Was weiß die Hauptbelastungszeugin?
Die Frau hat sich im Juli 2014 auf Bitte von Heinz W. zu einer Ultraschalluntersuchung für seine angebliche Studie bereit erklärt. Weil sie anschließend keinerlei konkrete Erinnerungen an das hatte, was mit ihr geschah, und sie sich merkwürdig benommen fühlte, hegte sie den Verdacht, dass der Chefarzt ihr nicht, wie besprochen, ein Kontrastmittel verabreicht hat, sondern etwas anderes. Sie veranlasste eine Blutprobe, in der noch Stunden nach dem Termin in der Klinik für Gefäßchirurgie ein Beruhigungsmittel nachgewiesen wurde. Daraufhin erstattete die Medizinstudentin Strafanzeige gegen Heinz W.
Wie geht es weiter, wenn alle Zeuginnen und Zeugen gehört wurden?
Dann kommen die Gutachter zu Wort. Das Gericht wird wenigstens fünf Sachverständige befragen. Es handelt sich um zwei Rechtsmediziner, einen Gynäkologen und einen Gefäßspezialisten. Zur Frage der Schuldfähigkeit des Angeklagten nimmt der bundesweit bekannte forensische Psychiatrie-Professor Norbert Nedopil an dem Bamberger Prozess teil. Denkbar ist, dass die Strafkammer auch noch einen EDV-Experten beizieht, sofern am Ende der Beweisaufnahme noch Fragen zum sichergestellten Bildmaterial auf den beschlagnahmten Computern und Festplatten von W. offen sind.

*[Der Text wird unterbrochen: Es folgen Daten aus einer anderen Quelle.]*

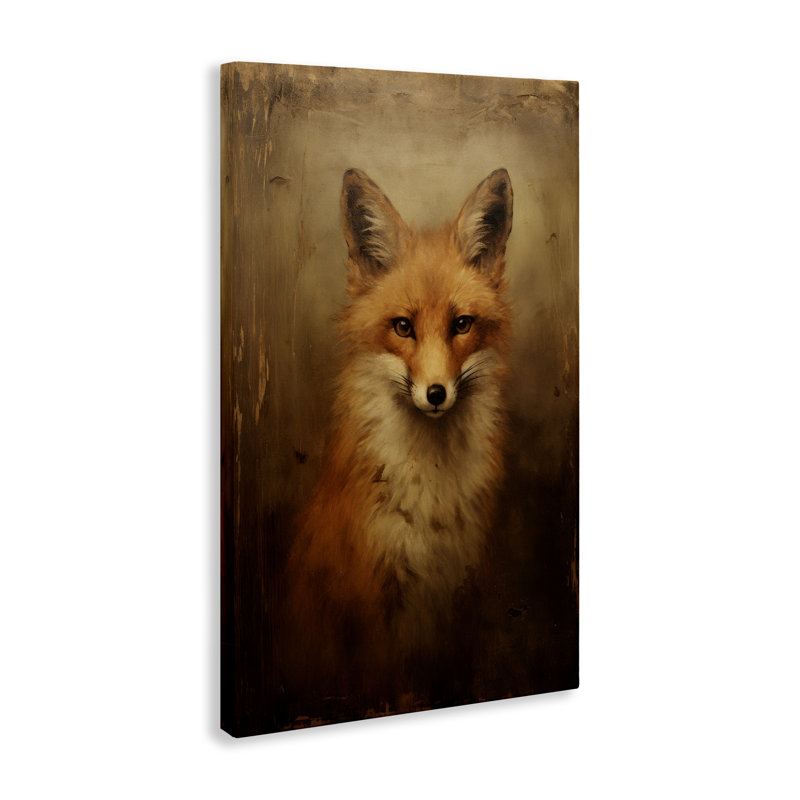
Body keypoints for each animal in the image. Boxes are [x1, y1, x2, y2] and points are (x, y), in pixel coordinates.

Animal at [283, 167, 514, 711]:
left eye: (462, 325)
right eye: (403, 327)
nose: (436, 394)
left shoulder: (460, 591)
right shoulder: (372, 599)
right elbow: (388, 689)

Kann ich die Verhandlung besuchen?
Ja, die Hauptverhandlung ist öffentlich. Zuhörer, auch Medienvertreter, müssen damit rechnen, dass sie zeitweise den Sitzungssaal verlassen müssen. Die Öffentlichkeit wurde schon wiederholt ausgeschlossen, weil sehr persönliche Dinge des Angeklagten oder von Zeugen zur Sprache kamen. Das Publikumsinteresse am Prozess hat nach den ersten Tagen stark nachgelassen. Beginn: 9 Uhr.